Exercise description: Reprint the lines below as they are, minus the pictures.

:: Material shown ::

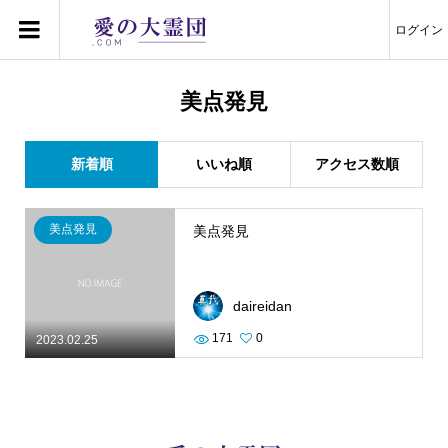
ログイン
美点発見
新着順
いいね順
アクセス数順
美点発見
美点発見
daireidan
171
0
2023.02.25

:::

Reply:
ログイン
美点発見
新着順
いいね順
アクセス数順
美点発見
美点発見
daireidan
171
0
2023.02.25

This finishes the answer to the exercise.